Companies like Chobani are ramping up efforts to offer low-cost 401(k) plans.
Bloomberg—Getty Images

Saving for retirement is becoming more affordable.

Companies are continuing to ramp up efforts to offer lower-cost 401(k) retirement plans, a step that has already driven down average fees and seems likely to continue, the Wall Street Journal reported.

As companies learn more about plan fees, they've been able to step up their bargaining power in negotiations with fund providers. They've also been hit with a string of lawsuits alleging their plans had high charges, causing them to keep out lower-priced options for employees. Additionally, a new Labor Department rule that holds financial advisers to higher standards of behavior will likely lead many plans to cut costs.

As a result, plan administrative costs fell to their lowest level in a decade last year, while overall fees are expected to keep falling—resulting in substantial savings for investors' combined $4.5 trillion nest eggs. On average, the fees 401(k) participants pay for funds fell from 0.77% of assets in 2000 to 0.54% in 2014, according to ICI, a mutual fund industry trade group.

Even small changes can make a big difference. For instance, all else being equal, investors in a plan that charged 0.25% a year could theoretically make 20% more money over 40 years than they could in one that charged 1.25%, according to the Vanguard Group.

One company that's lowering retirement plan costs is Norwich, N.Y.-based yogurt manufacturer Chobani. In 2014, it reduced its annual plan expenses to 0.5% of assets, from about 1.5% of assets in 2013. "As we’ve grown, our leadership has been extremely focused on passing on more value and better benefits across the company," company spokesman Michael Gonda told the Journal.

Similarly, Earp Meat. Co, a food distributor based in Edwardsville, Kan., slashed administrative fees from about 1% of plan assets a year to 0.41%. In total, the plan will save more than $17,000 a year in fees of the $2.9 million invested by employees.

Employers are cutting costs in a variety of ways: More than 60% of 144 large companies surveyed by investment-consulting firm Callan Associates Inc. said they were likely to move money into less-expensive share classes of mutual funds on their plan menus. Meanwhile, about a third said they planned to renegotiate administrative fees, while 14% said they would switch some or all of their investment options to index funds, which generally cost less.

For many companies, it seems as though the plan expenses free fall is only set to continue. "I see no end in sight," Lori Lucas, a defined-contribution practice leader at Callan, told the Journal.

**DATA SHOWN**
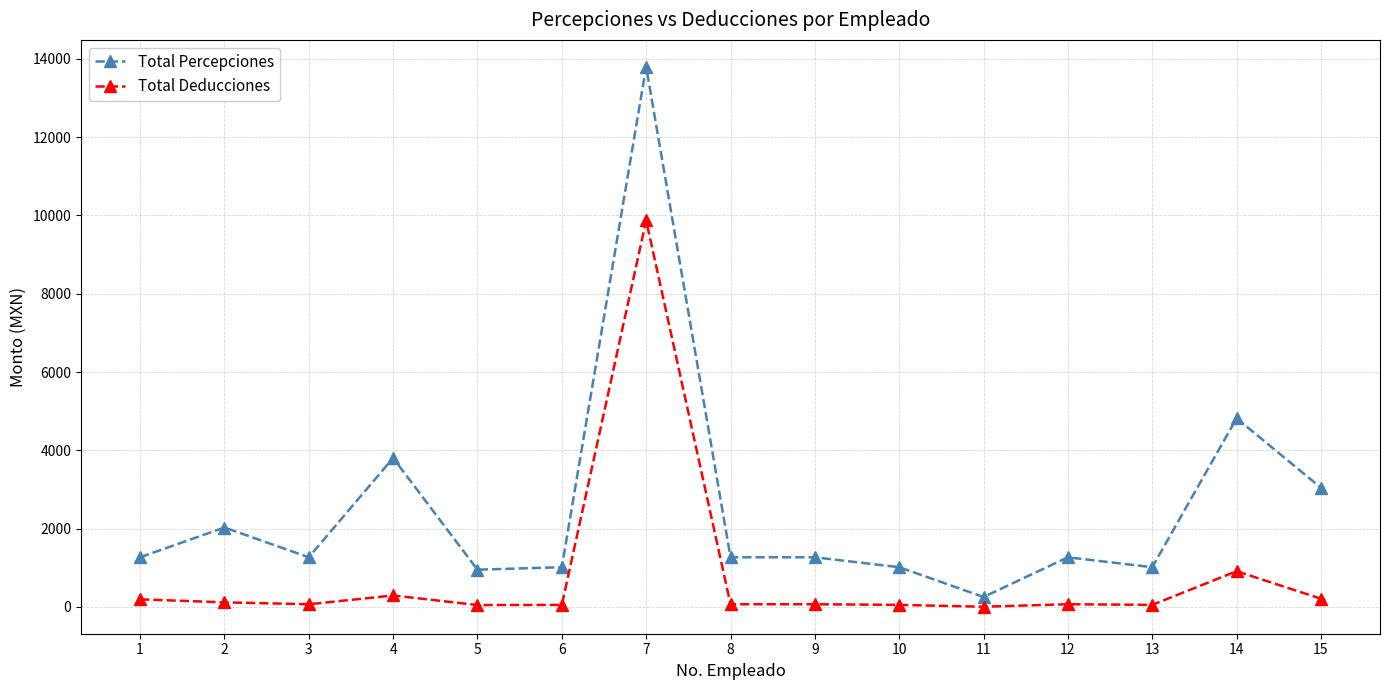

True or false: Total Deducciones has more than 2 points higher than both neighbors.

True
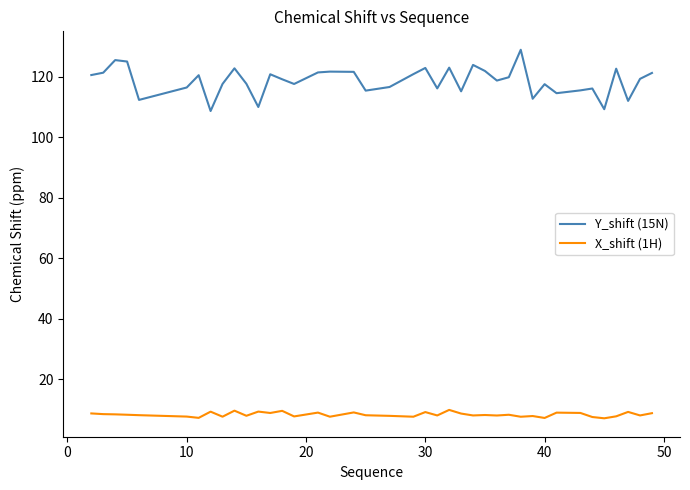

Which series has the widest spread of values?

Y_shift (15N)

**ACTIONS TO TAKE**
1. Turn the paragraph in the 401(k) fees article that begins "Employers are cutting costs in a variety of ways" into a bulleted list that keeps its main facts.
2. According to the 401(k) fees article, why did plan administrative costs fall to their lowest level in a decade last year?

**YOUR RESPONSES**
1.
- Investment-consulting firm Callan Associates Inc. surveyed 144 large companies.
- More than 60% said they were likely to move money into less-expensive share classes of mutual funds on their plan menus.
- About a third said they planned to renegotiate administrative fees.
- 14% said they would switch some or all of their investment options to index funds, which generally cost less.

2. As companies learned more about plan fees, they bargained harder with fund providers. They were also hit with lawsuits alleging that their plans charged too much and kept out lower-priced options. In addition, a new Labor Department rule holding financial advisers to higher standards is expected to lead many plans to cut costs.